SYG law did not apply here because he WAS found guilty, the jury was hung only on whether to consider it 1st or 2nd degree murder which had nothing to do with the SYG law but the issue was instead premeditation, prosecution said he had it, defense said he didn't jury could not decide, hence hung jury.
Another curious thing is that defenders of the SYG law seem to spend most of their time pointing out that it doesn't apply to Zimmerman's situation, or Dunn's situation, etc. Which would lead an objective person to wonder, what legitimate act of self-defense would it apply to? Why do we have it on the books if it does nothing to help true self-defenders? So far it's been used mostly by gangbangers who kill people in turf wars. Is this the target demographic?
*Are you really saying inner-city youths shouldn't be able to defend themselves?*
Kidding aside, I only advocate SYG in opposition to DTR. In cases where I think "Aha, SYG!" (warning shots, on personal property, etc.) the SYG defense gets tossed. Repeal or negate DTR and I, equally, see no need for SYG. But I think it's more of a thematic "Florida's not New York!" thing where neither Florida nor New York will re-write laws for the other.

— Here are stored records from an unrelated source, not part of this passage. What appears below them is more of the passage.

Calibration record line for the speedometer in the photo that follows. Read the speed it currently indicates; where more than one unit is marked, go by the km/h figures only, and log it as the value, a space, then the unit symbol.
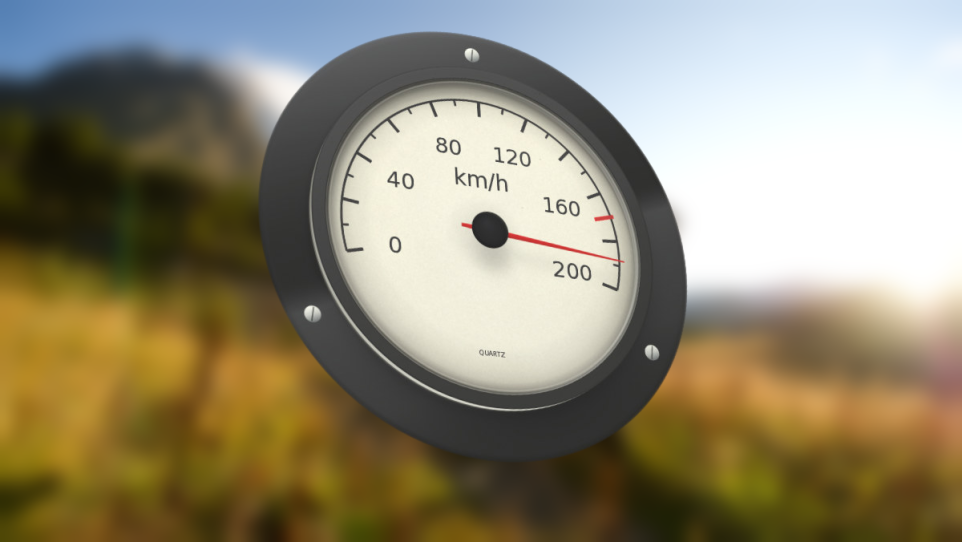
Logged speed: 190 km/h
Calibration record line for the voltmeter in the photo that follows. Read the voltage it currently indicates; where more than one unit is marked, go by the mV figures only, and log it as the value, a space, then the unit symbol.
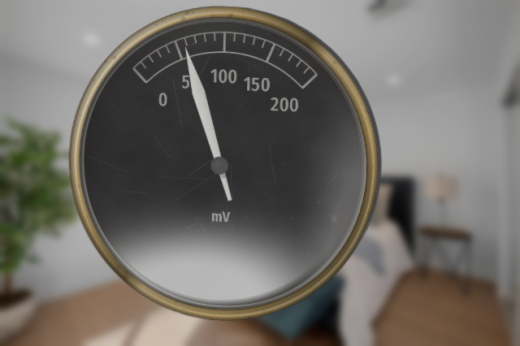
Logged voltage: 60 mV
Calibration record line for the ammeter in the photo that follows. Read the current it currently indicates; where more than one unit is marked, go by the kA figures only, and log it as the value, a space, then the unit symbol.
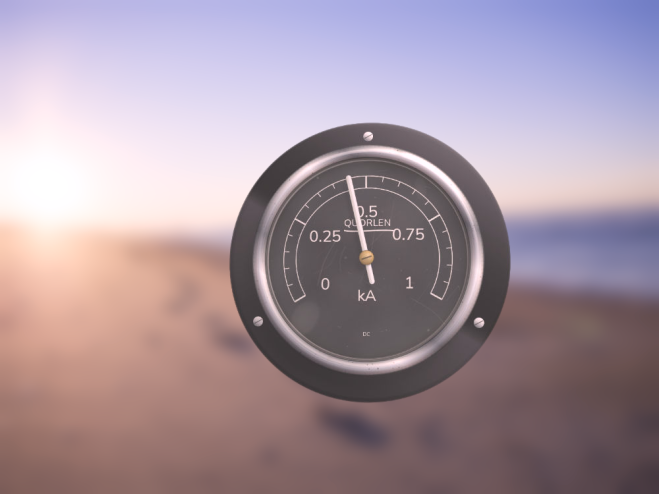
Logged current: 0.45 kA
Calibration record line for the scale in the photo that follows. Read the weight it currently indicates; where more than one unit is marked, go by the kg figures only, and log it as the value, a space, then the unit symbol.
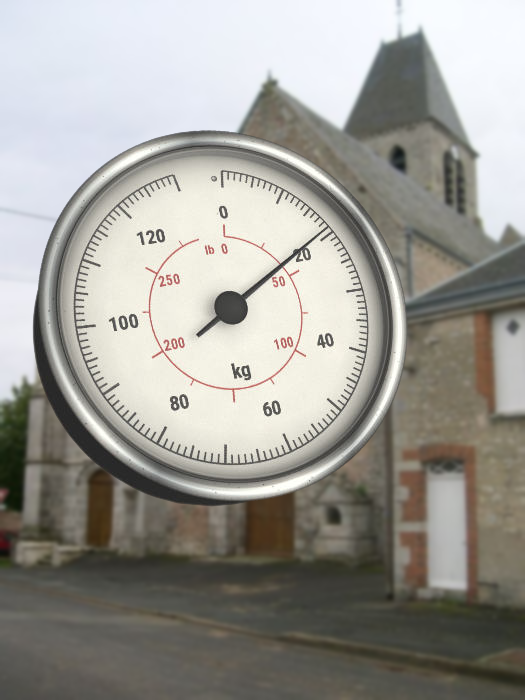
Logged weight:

Heaven forbid Judges, Juries, and Lawyers decide things on a case-by-case basis.
Are you serious? SYG is used to acquit defendants in Florida pretty frequently who are, as you say, "true self-defenders", and proportionately more often in cases where the defendant is black. It has not been used, as you so charmingly put it, mostly by "gangbangers". And, if you're not being deliberately obtuse, an example of an appropriate SYG defense is, for instance, in a case where a woman shot from her doorway at a man who had previously tried to break into her home, left, returned, and was advancing up the driveway. That's one. I'd be happy to give you more, if you're actually interested.

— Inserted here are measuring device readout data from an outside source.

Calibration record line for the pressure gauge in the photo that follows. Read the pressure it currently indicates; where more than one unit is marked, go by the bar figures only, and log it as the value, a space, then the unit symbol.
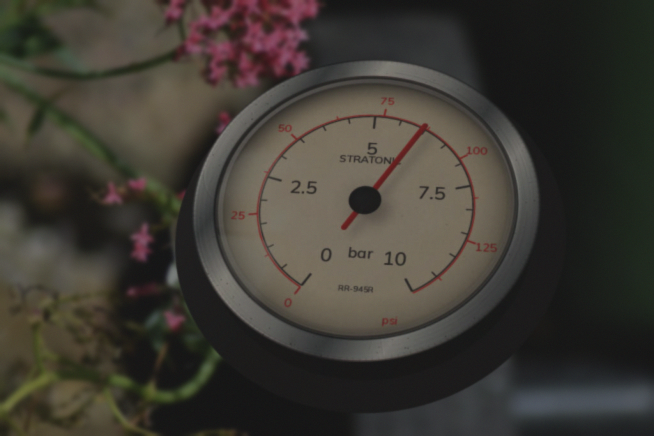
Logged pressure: 6 bar
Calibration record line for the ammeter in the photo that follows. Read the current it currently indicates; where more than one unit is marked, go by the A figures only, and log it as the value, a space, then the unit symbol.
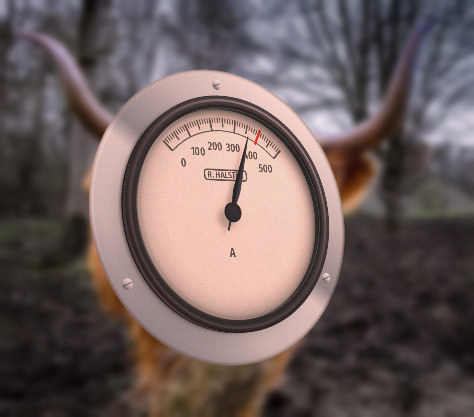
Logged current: 350 A
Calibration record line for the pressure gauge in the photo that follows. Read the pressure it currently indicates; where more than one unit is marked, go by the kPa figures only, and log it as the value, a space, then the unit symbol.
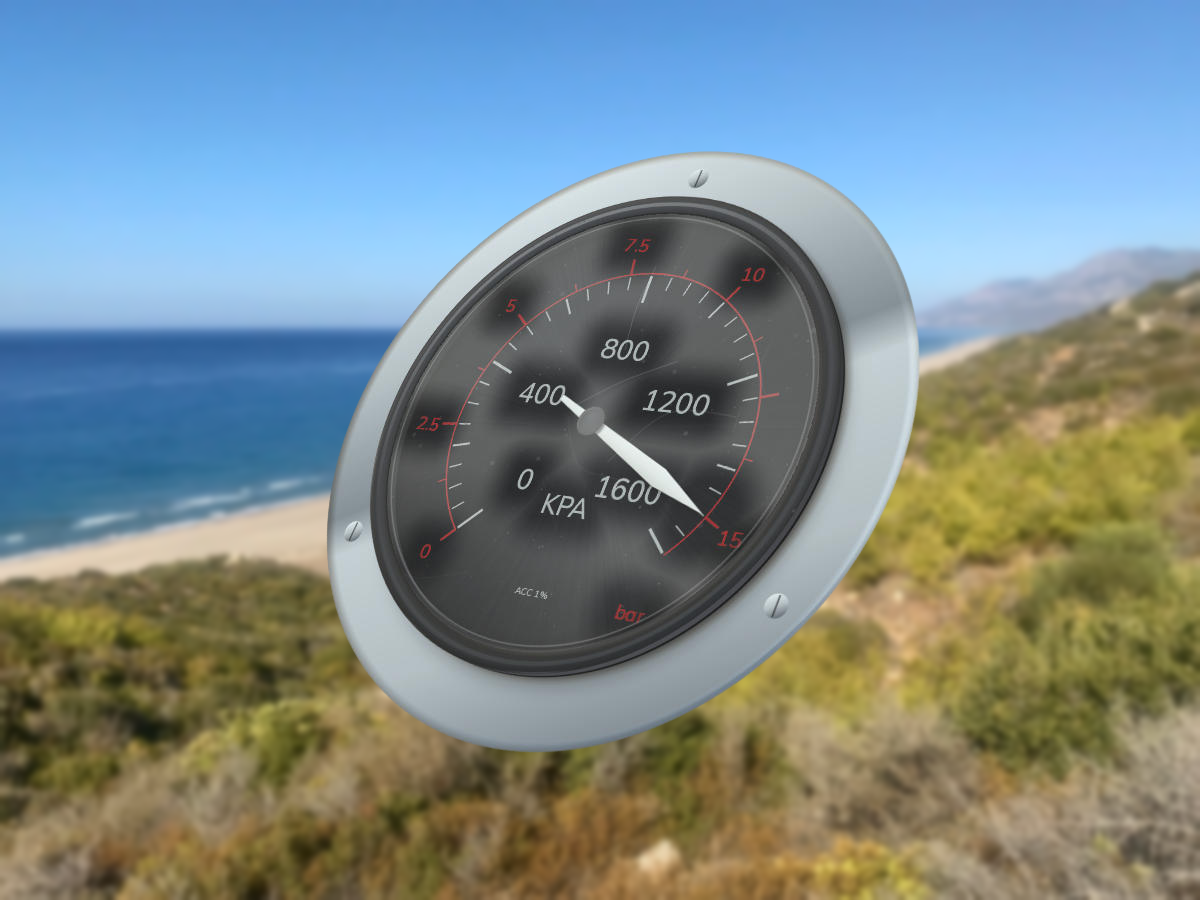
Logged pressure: 1500 kPa
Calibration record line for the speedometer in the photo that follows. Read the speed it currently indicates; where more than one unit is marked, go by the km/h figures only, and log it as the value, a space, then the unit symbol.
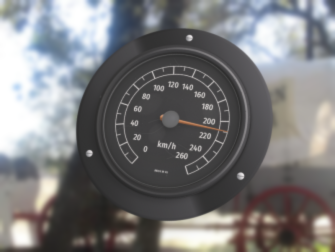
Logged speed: 210 km/h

In just your last article a day ago, Jacob, you said about this kind of event:
"...we should recognize the folly of trying to explain the inexplicable or prevent the unpreventable."
So why even write about this? According to you, its unpreventable anyway, so we may as well just get used to it and stop the whining. Right?
First-degree murder requires proof of premeditation, and the jury was hung on that.
Comparisons with this case and the Zimmerman case are fine, but I think the really interesting comparison is with this case and the idiot LA cops who shot at the women delivering newspapers in that pickup truck. You know, the one that didn't match the description of the one being driven by Christopher Dorner? This guy gets twenty years for shooting at a vehicle truck that was moving away from him; they actually shot people!
I know Dunn is responsible for the death of one of the people in the vehicle, but he was not found guilty of murdering that person. He was found guilty of attempted murder for shooting at the vehicle as it was fleeing, and that is what he will serve time for.
The cops will get "retraining"--probably only because they were stupid enough to be in one another's line of fire while shooting the peasants, while this guy gets twenty years for missing the people he was shooting at.
And at least he claims to have seen a gun.
I hope your point is that the LEOs in LA should receive at least the same sentence as Dunn...
how about the asshole in NM who shot at the van full of kids?
How did the prosecution charge premeditated murder? This is classic second-degree murder. I'm confused. And then how did the jury find guilty of attempted murder? THat attempt was successful, wasn't it?